Bonding

Ganz besonders bei der Geburt des ersten Kindes sind junge Mütter hohem Stress ausgesetzt, sowohl körperlich, als auch emotional. Und dann ist er plötzlich da, dieser hilflose kleine Mensch, auf den man sich so lange gefreut hat.

BondingDie Stunden nach der Geburt sollte man mit seinem Baby besonders genießen. (Foto by: Chalabala / Depositphotos)

Nicht jede Frau fühlt sich gleich als Mutter

Ein Kind auf die Welt zu bringen ist auch heute vielleicht noch die größte Leistung, die eine Frau in ihrem Leben bewältigen kann. So lange trägt man das Baby durch die Schwangerschaft, achtet auf seine Ernährung, bereitet sich auf die Geburt vor und richtet liebevoll das Babyzimmer ein, doch wenn es dann so weit ist, erleben viele Frauen die Geburt als eine Extremsituation, die ihnen alles abverlangt.

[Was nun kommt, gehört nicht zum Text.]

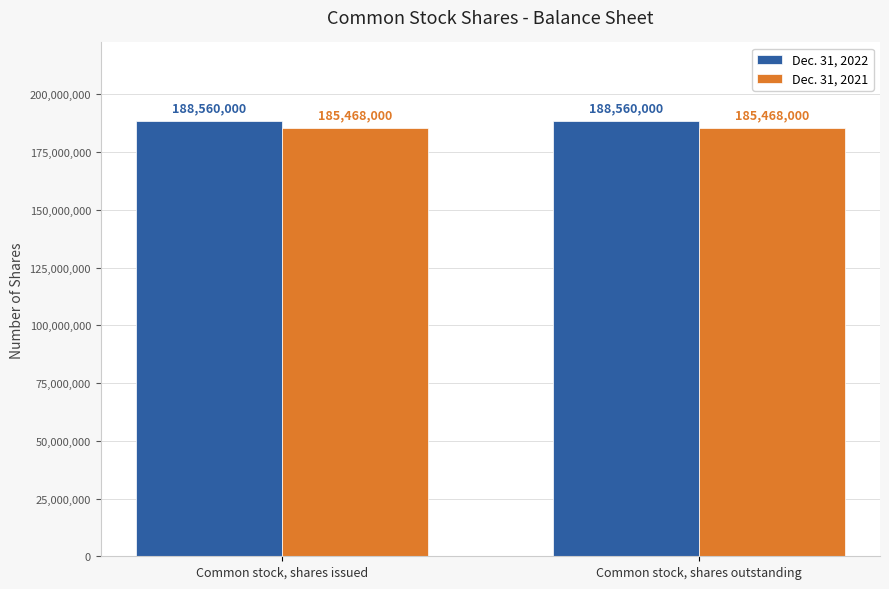

Is it true that Dec. 31, 2022 equals 112297205 at Common stock, shares outstanding?

False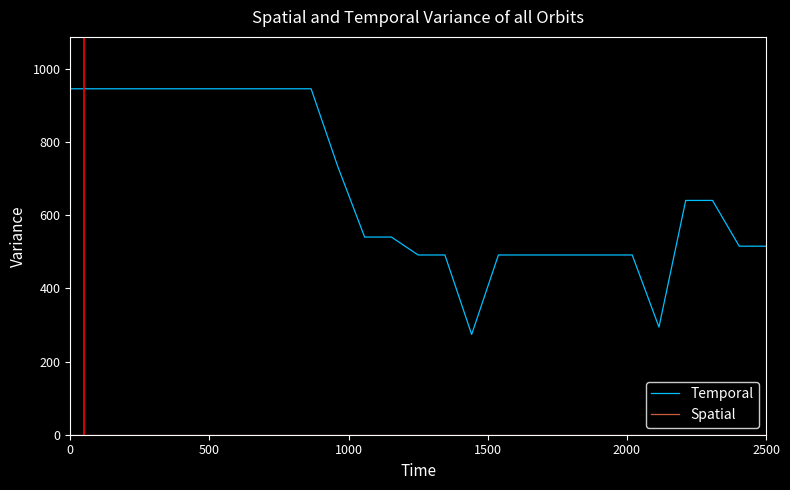

Does the chart have visible grid lines?

No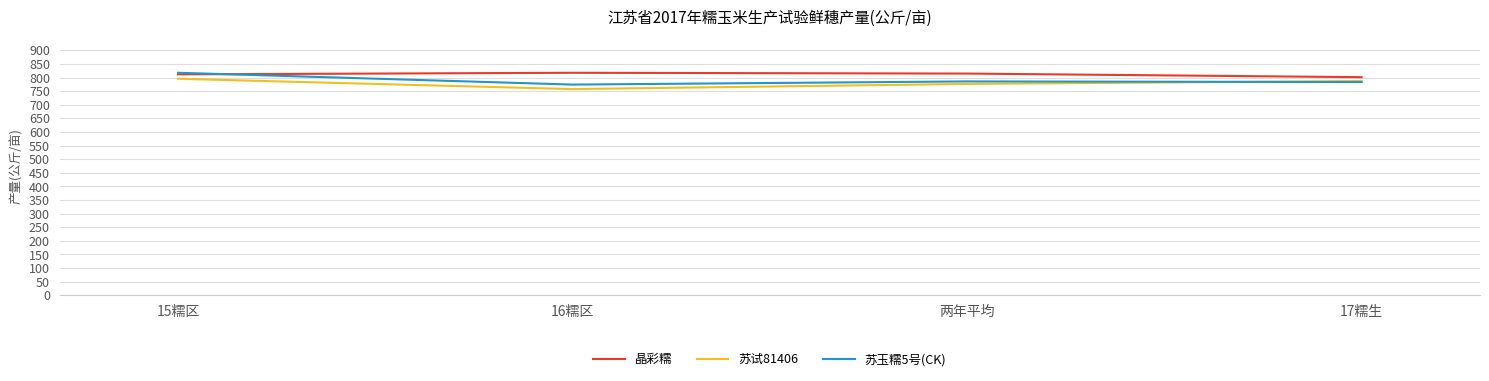

At which label is 苏试81406 closest to 776?

两年平均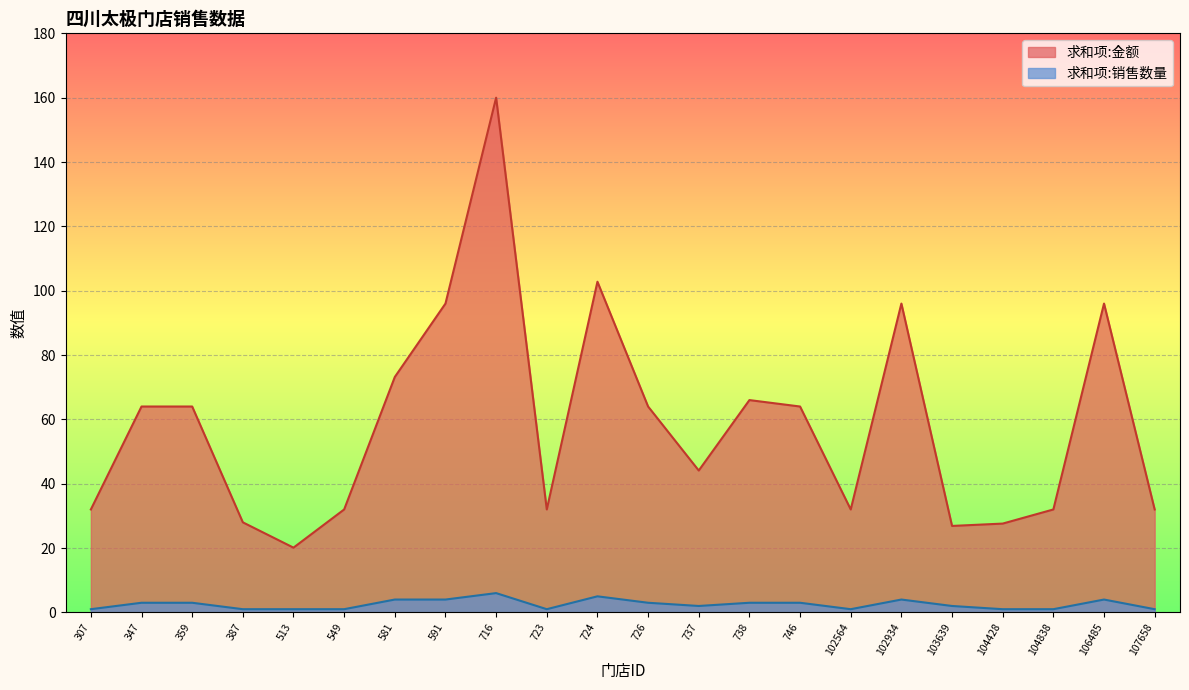

Count the 求和项:销售数量 values in the range 1 to 4.

20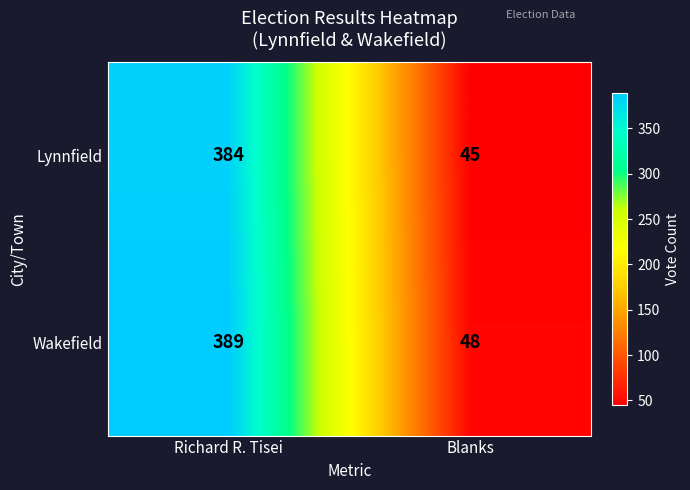

What is the spread (max minus min) of values at Richard R. Tisei?

5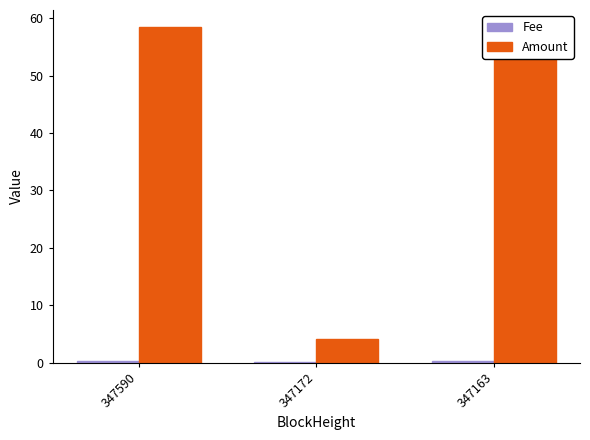

At which category does the chart reach its peak across all series?

347590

Angst, Schmerzen und völlige Erschöpfung beherrschen die Gefühle, und dann ist da plötzlich dieses winzige kleine Wesen, das einem von der lächelnden Hebamme liebevoll in den Arm gelegt wird. Diesen Moment erlebt natürlich jede Frau sehr intensiv, aber auch jede auf ihre Weise. Manche Mütter fühlen sich ihrem Kind zuerst fremd.

Das Gefühlsspektrum ist groß

Manche Frauen berichten davon, dass sie sofort das vertraute Gefühl hatten, einen Menschen im Arm zu halten, den sie immer schon gekannt haben. Mütter, die schon Kinder haben, sind manchmal erstaunt, weil das Gefühl vertraut ist, das Baby aber ein anderes, ein verwirrender Gefühlsmix.

Wieder andere Frauen spüren erst einmal nur eine Art von Gefühlstaubheit und müssen erst eine Bindung zu ihrem Baby aufbauen. Schwangerschaft und Geburt sind komplexe Vorgänge, die den gesamten Gefühlshaushalt durcheinander bringen, und nicht jede Frau kann direkt nach einer anstrengenden Geburt euphorische Gefühle empfinden.

Je länger man das Baby hält, umso mehr liebt man es

MutterliebeEine Bindung mit dem neugeborenen Baby aufzubauen ist sehr wichtig. (Foto by: HannaNes / Depositphotos)

Junge Eltern sollten sich auf jeden Fall Zeit lassen, die ersten Stunden mit dem Neugeborenen im Krankenhaus zu genießen und ihr Baby einfach nur auf sich wirken lassen.

Neugeborene duften so unwiderstehlich, dass man einfach nur ihren Geruch aufsaugen kann, den zarten Flaum auf dem Köpfchen streicheln und die winzigen Hände halten kann. Ganz schnell entwickeln Eltern so eine tiefe Bindung und selbstlose Liebe zu diesem kleinen Wesen. Dieses Band wird mit den nächsten Tagen immer intensiver und stärkt die Liebe der Eltern, so dass sie später auch gern bereit sein werden, schlaflose Nächte in Kauf zu nehmen.

Der „Babyblues“ oder die „Heultage“, die viele Mütter einige Tage nach der Geburt durchleben, sind übrigens eine völlig normale hormonelle Umstellung nach der Schwangerschaft und bedeuten nicht, dass eine Mutter sich über das Baby nicht freut.